Vivir en una de estas urbes trae grandes ventajas como su gastronomía, sus museos y galerías de arte, sus parques y teatros. Sin embargo habitar en estos espacios implica también tener que sufrir con la movilidad, con los espacios cada vez más reducidos, los cada vez más altos precios por metro cuadrado y el ruido, entre otros.”

No hay guerra que dure mil años, ni país que la resista

Hay temas sobre los que, sea como sea, hay que escribir o hablar.

 
El Espectador

La paz es uno de ellos. Aunque se trate de una decisión tan trascendental, los voladores, y fuegos artificiales, no se han presentado; al contrario el ambiente está rodeado por cierta duda, por una incertidumbre, por eso que alguna vez hemos llamado una calma chicha.
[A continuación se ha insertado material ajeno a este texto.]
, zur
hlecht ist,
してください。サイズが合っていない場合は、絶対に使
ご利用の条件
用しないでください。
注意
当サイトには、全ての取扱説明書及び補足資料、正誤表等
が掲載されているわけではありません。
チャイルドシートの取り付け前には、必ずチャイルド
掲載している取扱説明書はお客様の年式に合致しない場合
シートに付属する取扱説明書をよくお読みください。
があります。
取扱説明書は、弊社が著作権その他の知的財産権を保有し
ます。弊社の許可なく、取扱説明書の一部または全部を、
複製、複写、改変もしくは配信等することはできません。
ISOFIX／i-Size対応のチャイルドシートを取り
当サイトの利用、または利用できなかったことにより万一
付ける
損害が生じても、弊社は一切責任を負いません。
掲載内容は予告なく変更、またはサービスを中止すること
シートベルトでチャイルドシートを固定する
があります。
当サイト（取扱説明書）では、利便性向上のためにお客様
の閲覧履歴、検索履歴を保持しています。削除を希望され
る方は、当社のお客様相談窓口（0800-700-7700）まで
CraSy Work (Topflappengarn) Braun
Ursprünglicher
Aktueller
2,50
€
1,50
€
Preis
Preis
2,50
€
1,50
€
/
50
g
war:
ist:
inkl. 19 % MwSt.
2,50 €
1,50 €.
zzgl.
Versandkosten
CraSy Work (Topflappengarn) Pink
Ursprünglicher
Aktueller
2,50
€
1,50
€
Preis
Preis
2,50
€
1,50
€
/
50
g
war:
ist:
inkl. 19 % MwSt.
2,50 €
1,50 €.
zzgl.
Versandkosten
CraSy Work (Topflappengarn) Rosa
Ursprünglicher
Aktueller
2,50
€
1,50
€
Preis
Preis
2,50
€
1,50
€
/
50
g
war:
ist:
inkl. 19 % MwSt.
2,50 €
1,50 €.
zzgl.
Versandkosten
Las manos abrazadas y las sonrisas de satisfacción fueron un preámbulo, que para muchos ya se quemaron, y no tuvieron tanta trascendencia. Ahora, a pesar de la participación del secretario de la Organización de las Naciones Unidas, ONU, el evento no ha tenido el impacto esperado. Se podría esperar que las calles se llenaran de banderas blancas, de pitos, de gritos eufóricos. Pero nada ha pasado.

Dudas y expectativas rodean un proceso al que, todavía le falta un paso clave, la refrendación de todos los ciudadanos, a través de la firma del desconocido acuerdo de paz. Además, de acuerdo a los últimos acontecimientos, en los que el presidente Santos anunció que si la paz no se firma, la guerrilla llegaría a las ciudades.

Como el dicho que dice que “el fin justifica los medios”, nuestro primer mandatario está decidido a sacar adelante este proceso de paz que, por su longitud y complejidad, no sólo permitirá acabar con uno de los conflictos más largos de la humanidad, sino con unas conversaciones que parecían interminables.

Y aunque parecería que la parte más complicada y compleja hubiera sido superada, lo que viene es como un premio, no de alta montaña, sino probablemente de fuera de categoría. El reiterativo asunto del posconflicto, de ese evento impredecible que deberá contar con la participación tanto de los colombianos que apoyan este proceso como de los que se oponen, de los participantes de la guerra como de los que han sido víctimas de diferentes maneras.

Paz es una de las palabras más cortas del léxico español, pero una de las más difíciles de interpretar. La sencillez de este término se contradice con la complejidad de conseguir un objetivo que puede resultar prácticamente inalcanzable.

Como hasta ahora los periódicos, los noticieros, tanto de radio como de televisión, y las recientes redes sociales giran en torno de la guerra, del conflicto, ahora se dará un giro que nos deberá hacer pensar y vivir un nuevo horizonte: la paz.

Pero de qué manera se puede cambiar esa visión de nuestro mundo. Cómo las experiencias del pos conflicto pueden resultar de interés para unas audiencias acostumbradas a las continuas informaciones de la guerra, las batallas y en general de todo tipo de violencia.

Una realidad que deberá cambiar, no solo por el silencio de las armas, sino por el cambio de las mentalidades de buena parte de los más de cuarenta millones de colombianos. No hay guerra que dure mil años  ni país que lo resista. Y confiemos que esa etapa de guerra haya llegado a su fin para nuestro sufrido país.